What you will do = All lines from the line containing "right eye: (764, 102)" up to and including the last line of the listing below should be echoed exactly; no other lines belong in the response.

*** Data for analysis ***

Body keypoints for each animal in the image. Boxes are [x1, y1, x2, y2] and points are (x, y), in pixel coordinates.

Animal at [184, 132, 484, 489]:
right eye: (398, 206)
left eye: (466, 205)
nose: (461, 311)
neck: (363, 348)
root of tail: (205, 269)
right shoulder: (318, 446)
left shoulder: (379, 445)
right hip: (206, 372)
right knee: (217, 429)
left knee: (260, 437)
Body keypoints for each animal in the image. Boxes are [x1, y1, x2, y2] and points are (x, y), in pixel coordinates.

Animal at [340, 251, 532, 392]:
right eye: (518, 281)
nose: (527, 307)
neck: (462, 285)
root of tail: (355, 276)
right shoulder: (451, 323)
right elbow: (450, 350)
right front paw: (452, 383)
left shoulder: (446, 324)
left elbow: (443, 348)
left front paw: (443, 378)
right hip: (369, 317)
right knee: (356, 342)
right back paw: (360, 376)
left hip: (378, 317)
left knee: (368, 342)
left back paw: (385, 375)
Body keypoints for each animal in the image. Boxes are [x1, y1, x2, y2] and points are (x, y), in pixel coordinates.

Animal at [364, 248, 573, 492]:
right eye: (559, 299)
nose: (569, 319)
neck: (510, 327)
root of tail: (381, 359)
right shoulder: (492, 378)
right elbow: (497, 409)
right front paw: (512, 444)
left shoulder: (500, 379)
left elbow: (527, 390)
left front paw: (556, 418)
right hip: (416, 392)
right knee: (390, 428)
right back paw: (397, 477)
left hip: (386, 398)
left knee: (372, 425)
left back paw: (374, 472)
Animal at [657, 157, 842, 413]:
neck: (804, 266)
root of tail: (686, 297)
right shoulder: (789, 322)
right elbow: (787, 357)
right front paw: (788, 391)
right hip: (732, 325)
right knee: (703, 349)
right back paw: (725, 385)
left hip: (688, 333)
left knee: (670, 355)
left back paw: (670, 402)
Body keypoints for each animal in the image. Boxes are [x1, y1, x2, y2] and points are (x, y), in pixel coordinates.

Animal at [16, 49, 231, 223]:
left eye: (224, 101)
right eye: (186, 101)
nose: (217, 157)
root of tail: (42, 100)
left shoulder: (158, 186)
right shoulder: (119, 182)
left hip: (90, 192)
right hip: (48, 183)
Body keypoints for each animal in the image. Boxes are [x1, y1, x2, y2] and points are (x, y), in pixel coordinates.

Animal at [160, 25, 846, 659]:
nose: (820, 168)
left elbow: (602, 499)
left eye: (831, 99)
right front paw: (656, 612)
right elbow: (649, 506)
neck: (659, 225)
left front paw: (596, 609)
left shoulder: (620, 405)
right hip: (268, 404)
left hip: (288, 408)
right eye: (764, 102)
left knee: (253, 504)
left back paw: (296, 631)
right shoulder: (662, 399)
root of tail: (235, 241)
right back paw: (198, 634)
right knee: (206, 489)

***

Exercise result =
right eye: (764, 102)
left knee: (253, 504)
left back paw: (296, 631)
right shoulder: (662, 399)
root of tail: (235, 241)
right back paw: (198, 634)
right knee: (206, 489)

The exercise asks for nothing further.